Rewind

domingo, 23 de novembro de 2008

Os dias

Todos os dias acordo. Todos os dias do véu da noite se revela a nudez do dia. Há um mundo lá fora. E todos os dias o mundo acorda e com ele acordam os nomes das pessoas, do familiar, do meu. Acorda o meu mundo.
E da varanda, bem lá no alto, vejo as àrvores e o passo agitado daqueles de quem nada sei. Curioso poder deles esperar tudo. Imaginar-lhes rostos no sangue como os que correm no meu. Imaginar-lhes as dores como cicatrizes de feridas que já doeram muito. Imaginar-lhes esse equilíbrio tão frágil que é a vida. Imaginar-lhes o sorriso livre da véspera; o amor desabalado da véspera; a despedida que agora se começa a viver.
Esse todos os dias procurar encaixar o nosso corpo e a nossa alma nos dias e nas horas, com a esperança de que aquilo que pomos neles os faça mais do que apenas isso.
Não os ouço pensar.
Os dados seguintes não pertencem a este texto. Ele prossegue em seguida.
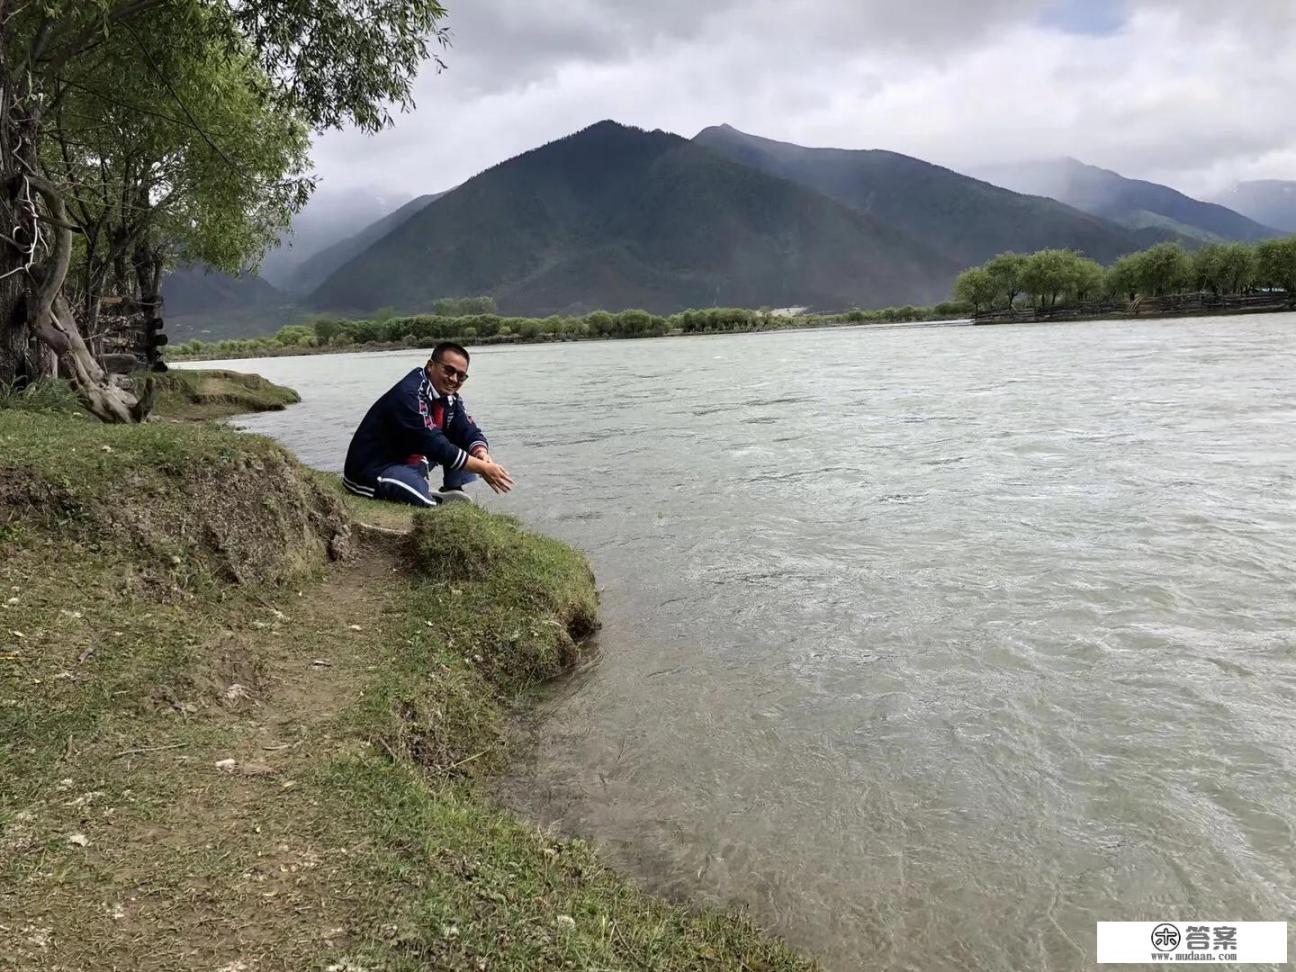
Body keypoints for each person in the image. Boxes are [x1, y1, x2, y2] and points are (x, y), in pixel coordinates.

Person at [343, 341, 513, 507]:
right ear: (431, 365)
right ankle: (427, 495)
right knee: (425, 502)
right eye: (449, 370)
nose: (454, 379)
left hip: (406, 457)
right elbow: (433, 443)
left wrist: (482, 454)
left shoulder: (448, 396)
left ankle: (452, 487)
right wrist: (482, 468)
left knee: (462, 437)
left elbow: (466, 427)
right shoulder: (410, 394)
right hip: (373, 469)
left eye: (461, 376)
Não lhes sei os amores e os desvarios. E quem precisa? Ali vou eu. O dia de dor daquele que passa com o olhar vazio já foi o meu. O dia de alegria extrema daquele que agarra a mão de um amigo já foi a minha.
Todos os dias antes de começar o dia, ali estou eu na varanda. Nesse tempo antes do tempo. Nesse antes do tempo começar a correr. Imagino os meus ainda mergulhados no sono. Guardados do mundo.
E na alvorada do dia que desponta, às vezes com um acordar mais lento, mais rabugento, é a face dos que amo que eu vejo. E dos que amei. São eles a minha face do Mundo. Foram eles o começar de muitos dias. Foram só alguns que comigo esperaram a noite.
E todos os dias o Mundo parece começar de novo. E todos os dias começa de novo em mim o amor pelos meus. Com um acordar fácil, alegre e intenso como a luz cristalina da manhã. Começa de novo com tudo o que é velho. Com as roupas gastas desse sentimento sempre intenso. Com o cheiro morno da comodidade; o cheiro a pele cozinhado no calor dos abraços e no vapor das lágrimas. Com o amor pelas falhas que se foram abrindo mas que um amor redobrado e fortalecido fechou.
Que me reserva o meu dia? Saio da varanda. E vou para a rua.
E agora em baixo, na rua, sou um deles. Com as horas e a vida assim por preencher. Cheias apenas da certeza que me fez dormir melhor na véspera. Desse amor dos outros por mim. Daqueles que sabem de mim ou já souberam. E que do alto das suas varandas me reconhecem e sabem o nome de passar ou ter passado por ali muitas vezes.
Por isso acordo todos os dias. Com tudo o que ainda trago prestes a começar de novo. E talvez por isso não me lembre nunca ou quase nunca dos sonhos. Espero pelo meu sonho que começa com a luz da manhã. Todos os dias. Até ser dia.